- DOCUMENT SECTION:
+-------+
Web Crawling

Learn how to effectively crawl websites with ActiCrawl's powerful crawling engine that handles modern JavaScript-heavy sites, dynamic content, and complex navigation patterns.

Understanding Web Crawling

Web crawling is the process of systematically browsing and extracting data from websites. ActiCrawl provides a sophisticated crawling engine that can:

Navigate through multiple pages automatically
Handle JavaScript-rendered content
Follow links and discover new pages
Respect robots.txt and crawl delays
Manage sessions and authentication

Single Page Scraping

For scraping a single page, use the basic scrape endpoint:

            javascript
            
            const result = await client.scrape({
  url: 'https://example.com/page',
  format: 'markdown'
});

Multi-Page Crawling

Following Links

Automatically follow and crawl links within a domain:

            javascript
            
          

            const crawler = await client.crawl({
  startUrl: 'https://example.com',
  followLinks: true,
  maxPages: 100,
  linkSelector: 'a[href]', // CSS selector for links to follow
  sameDomain: true, // Only follow links on the same domain
  format: 'json'
});

// Process crawled pages
crawler.on('page', (page) => {
  console.log(`Crawled: ${page.url}`);
  console.log(`Found ${page.links.length} links`);
});

crawler.on('complete', (results) => {
  console.log(`Crawled ${results.length} pages`);
});

          

URL Patterns

Define specific URL patterns to crawl:

            python
            
          

            from acticrawl import ActiCrawl

client = ActiCrawl(api_key='YOUR_API_KEY')

crawler = client.create_crawler({
    'start_url': 'https://example.com/products',
    'url_patterns': [
        r'^https://example\.com/products/[\w-]+$',  # Product pages
        r'^https://example\.com/category/[\w-]+$'   # Category pages
    ],
    'max_pages': 500
})

results = crawler.run()

          

Sitemap Crawling

Efficiently crawl sites using their sitemap:

            ruby
            
          

            crawler = client.crawl_sitemap(
  sitemap_url: 'https://example.com/sitemap.xml',
  filter: ->(url) { url.include?('/blog/') }, # Only crawl blog posts
  concurrency: 5,
  format: 'markdown'
)

crawler.each do |page|
  puts "Title: #{page['metadata']['title']}"
  puts "Content: #{page['content']}"
+-------+
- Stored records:
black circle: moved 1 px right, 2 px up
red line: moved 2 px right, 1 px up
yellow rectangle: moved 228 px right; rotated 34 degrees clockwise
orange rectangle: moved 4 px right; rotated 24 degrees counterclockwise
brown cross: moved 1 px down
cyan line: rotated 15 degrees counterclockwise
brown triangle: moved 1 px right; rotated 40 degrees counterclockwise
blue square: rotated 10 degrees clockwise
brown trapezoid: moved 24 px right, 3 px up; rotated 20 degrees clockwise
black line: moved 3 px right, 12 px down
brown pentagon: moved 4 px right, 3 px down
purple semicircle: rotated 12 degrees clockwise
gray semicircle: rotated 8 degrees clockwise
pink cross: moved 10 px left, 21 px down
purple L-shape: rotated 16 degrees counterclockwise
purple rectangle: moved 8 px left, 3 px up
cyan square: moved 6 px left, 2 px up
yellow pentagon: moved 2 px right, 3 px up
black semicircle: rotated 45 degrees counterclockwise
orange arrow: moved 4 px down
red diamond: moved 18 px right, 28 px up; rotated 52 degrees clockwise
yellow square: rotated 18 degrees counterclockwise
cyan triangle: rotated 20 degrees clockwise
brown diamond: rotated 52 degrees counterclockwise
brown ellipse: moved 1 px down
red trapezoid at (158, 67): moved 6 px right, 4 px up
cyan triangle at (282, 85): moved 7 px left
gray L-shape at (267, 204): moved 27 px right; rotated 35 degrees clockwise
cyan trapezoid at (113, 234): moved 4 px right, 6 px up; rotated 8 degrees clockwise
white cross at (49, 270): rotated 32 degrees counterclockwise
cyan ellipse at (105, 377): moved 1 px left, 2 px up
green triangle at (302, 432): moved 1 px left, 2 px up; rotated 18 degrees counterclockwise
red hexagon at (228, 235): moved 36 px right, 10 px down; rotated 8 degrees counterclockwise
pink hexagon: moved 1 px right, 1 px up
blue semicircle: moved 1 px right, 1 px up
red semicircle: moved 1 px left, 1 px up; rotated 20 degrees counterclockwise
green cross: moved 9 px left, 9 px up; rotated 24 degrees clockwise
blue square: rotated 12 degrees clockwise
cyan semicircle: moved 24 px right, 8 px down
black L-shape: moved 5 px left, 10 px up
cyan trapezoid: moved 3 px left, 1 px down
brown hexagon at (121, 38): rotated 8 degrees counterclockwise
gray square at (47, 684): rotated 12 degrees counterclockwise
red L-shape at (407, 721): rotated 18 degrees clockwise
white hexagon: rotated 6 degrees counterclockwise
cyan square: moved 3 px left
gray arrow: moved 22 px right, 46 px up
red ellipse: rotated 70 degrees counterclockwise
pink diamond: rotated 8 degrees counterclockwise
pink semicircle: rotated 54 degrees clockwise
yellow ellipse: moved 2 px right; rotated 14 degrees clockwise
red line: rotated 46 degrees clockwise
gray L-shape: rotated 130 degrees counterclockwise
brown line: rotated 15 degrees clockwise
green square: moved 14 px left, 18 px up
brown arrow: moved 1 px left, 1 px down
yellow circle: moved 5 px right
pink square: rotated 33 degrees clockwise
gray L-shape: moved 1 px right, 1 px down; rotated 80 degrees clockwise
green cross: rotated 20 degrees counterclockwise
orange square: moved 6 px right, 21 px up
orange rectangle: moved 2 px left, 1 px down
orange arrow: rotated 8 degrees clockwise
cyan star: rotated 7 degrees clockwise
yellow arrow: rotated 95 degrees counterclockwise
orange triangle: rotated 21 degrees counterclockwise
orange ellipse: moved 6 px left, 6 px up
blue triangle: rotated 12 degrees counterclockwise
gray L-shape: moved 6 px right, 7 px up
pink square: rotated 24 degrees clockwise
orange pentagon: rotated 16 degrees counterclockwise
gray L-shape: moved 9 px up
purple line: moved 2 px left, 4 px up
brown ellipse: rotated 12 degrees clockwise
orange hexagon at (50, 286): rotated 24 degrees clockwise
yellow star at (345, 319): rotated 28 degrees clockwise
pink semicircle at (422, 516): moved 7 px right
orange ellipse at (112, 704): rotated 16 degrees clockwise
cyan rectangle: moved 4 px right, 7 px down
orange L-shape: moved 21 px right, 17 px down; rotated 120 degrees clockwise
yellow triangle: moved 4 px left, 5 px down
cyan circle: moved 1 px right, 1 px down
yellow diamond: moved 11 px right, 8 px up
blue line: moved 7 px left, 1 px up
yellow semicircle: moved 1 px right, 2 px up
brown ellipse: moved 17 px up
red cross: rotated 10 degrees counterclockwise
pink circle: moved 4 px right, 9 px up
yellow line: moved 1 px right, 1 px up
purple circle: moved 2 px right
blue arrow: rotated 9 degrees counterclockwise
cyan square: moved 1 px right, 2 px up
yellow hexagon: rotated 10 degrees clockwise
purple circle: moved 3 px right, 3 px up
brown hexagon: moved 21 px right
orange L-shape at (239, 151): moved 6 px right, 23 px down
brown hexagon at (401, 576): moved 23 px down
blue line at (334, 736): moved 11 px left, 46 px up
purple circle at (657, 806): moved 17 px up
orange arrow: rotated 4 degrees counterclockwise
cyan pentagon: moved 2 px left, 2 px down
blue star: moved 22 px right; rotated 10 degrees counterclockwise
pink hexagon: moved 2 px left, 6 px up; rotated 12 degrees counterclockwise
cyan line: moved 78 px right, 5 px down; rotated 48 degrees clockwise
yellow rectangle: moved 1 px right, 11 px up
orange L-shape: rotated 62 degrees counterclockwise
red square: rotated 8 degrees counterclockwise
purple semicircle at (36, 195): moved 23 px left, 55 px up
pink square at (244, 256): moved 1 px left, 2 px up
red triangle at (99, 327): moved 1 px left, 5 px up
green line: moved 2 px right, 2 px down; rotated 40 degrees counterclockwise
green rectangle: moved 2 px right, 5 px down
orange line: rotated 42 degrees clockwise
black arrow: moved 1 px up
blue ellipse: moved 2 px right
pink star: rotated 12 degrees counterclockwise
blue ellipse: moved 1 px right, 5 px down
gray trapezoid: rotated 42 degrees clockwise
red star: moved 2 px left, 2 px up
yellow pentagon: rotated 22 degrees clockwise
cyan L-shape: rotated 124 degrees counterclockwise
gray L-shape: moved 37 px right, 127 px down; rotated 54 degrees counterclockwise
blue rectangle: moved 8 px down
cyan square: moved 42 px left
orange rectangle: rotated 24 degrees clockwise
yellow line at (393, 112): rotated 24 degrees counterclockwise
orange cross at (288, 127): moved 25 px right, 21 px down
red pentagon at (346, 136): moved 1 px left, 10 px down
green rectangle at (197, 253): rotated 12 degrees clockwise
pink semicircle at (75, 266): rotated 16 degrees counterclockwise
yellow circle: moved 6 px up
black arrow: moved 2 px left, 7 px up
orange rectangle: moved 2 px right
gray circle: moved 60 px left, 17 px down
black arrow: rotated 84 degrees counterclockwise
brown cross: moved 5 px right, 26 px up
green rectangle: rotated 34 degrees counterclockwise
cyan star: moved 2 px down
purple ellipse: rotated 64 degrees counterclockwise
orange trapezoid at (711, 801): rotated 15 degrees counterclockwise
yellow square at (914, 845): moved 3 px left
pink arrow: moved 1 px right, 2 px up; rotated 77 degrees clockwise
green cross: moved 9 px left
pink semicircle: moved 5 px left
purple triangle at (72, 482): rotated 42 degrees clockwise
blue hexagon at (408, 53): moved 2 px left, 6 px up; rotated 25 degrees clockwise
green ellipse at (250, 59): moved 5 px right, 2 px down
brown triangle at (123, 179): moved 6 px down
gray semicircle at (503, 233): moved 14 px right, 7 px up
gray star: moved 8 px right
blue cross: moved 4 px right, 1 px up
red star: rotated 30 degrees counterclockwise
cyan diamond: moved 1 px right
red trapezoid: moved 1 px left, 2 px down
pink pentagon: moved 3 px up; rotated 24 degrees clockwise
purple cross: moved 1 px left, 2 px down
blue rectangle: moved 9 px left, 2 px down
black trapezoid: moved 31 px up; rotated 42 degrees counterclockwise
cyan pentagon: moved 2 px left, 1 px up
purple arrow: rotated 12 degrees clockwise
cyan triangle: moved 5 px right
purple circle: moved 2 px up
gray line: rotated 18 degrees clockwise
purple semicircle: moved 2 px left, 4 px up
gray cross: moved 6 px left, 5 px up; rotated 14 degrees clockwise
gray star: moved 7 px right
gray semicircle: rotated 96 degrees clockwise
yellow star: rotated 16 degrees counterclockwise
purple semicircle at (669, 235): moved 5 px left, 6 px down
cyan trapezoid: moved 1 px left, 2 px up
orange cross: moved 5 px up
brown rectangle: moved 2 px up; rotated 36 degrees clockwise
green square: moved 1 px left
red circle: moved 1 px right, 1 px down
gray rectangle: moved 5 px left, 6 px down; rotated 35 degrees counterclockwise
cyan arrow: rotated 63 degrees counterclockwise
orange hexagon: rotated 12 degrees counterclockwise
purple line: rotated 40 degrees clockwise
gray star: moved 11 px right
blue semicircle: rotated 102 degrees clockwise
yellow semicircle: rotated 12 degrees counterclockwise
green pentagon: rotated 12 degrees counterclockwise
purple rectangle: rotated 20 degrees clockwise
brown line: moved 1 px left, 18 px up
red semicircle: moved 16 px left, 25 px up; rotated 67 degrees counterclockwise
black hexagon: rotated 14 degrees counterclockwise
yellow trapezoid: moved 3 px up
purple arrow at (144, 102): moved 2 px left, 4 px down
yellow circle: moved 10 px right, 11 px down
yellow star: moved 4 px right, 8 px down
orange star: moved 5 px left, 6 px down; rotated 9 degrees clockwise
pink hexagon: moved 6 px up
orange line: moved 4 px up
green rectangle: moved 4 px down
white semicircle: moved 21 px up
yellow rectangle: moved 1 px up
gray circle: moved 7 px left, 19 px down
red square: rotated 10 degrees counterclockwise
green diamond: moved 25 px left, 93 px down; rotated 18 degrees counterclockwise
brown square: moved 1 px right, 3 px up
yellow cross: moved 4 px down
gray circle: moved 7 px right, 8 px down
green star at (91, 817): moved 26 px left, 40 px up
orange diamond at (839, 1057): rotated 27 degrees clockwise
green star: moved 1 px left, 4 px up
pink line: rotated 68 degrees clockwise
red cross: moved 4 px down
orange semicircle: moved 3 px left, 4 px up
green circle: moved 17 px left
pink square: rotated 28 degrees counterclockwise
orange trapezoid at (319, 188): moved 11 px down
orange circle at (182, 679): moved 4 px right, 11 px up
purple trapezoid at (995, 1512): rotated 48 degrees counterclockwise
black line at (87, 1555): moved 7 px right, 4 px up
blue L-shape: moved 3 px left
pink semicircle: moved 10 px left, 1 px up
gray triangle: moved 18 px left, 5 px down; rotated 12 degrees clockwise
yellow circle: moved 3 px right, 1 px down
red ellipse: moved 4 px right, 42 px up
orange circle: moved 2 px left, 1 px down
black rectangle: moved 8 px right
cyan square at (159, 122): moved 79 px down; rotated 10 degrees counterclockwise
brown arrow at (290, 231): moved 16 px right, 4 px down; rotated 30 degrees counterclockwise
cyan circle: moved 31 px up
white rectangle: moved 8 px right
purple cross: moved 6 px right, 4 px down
+-------+
- PROBLEMS TO SOLVE:
[a] Duplicate the part of the web crawling guide between "Learn how to" and "complex navigation patterns.", inclusive.
[b] Write the next part of the web crawling guide, picking up right after its last line.

- RESPONSES PER TASK:
[a]
Learn how to effectively crawl websites with ActiCrawl's powerful crawling engine that handles modern JavaScript-heavy sites, dynamic content, and complex navigation patterns.

[b]
end

          

Advanced Crawling Strategies

Depth-First vs Breadth-First

Choose your crawling strategy based on site structure:

            javascript
            
          

            // Breadth-first (default) - Good for discovering all pages at each level
const bfsCrawler = await client.crawl({
  startUrl: 'https://example.com',
  strategy: 'breadth-first',
  maxDepth: 3
});

// Depth-first - Good for following specific paths deeply
const dfsCrawler = await client.crawl({
  startUrl: 'https://example.com',
  strategy: 'depth-first',
  maxDepth: 10
});

          

Pagination Handling

Automatically handle paginated content:

            python
            
          

            crawler = client.create_crawler({
    'start_url': 'https://example.com/listings?page=1',
    'pagination': {
        'type': 'query_param',
        'param': 'page',
        'max_pages': 50,
        'increment': 1
    }
})

# Or with next button clicking
crawler = client.create_crawler({
    'start_url': 'https://example.com/results',
    'pagination': {
        'type': 'click',
        'selector': 'button.next-page',
        'wait_after_click': 2000,
        'max_clicks': 20
    }
})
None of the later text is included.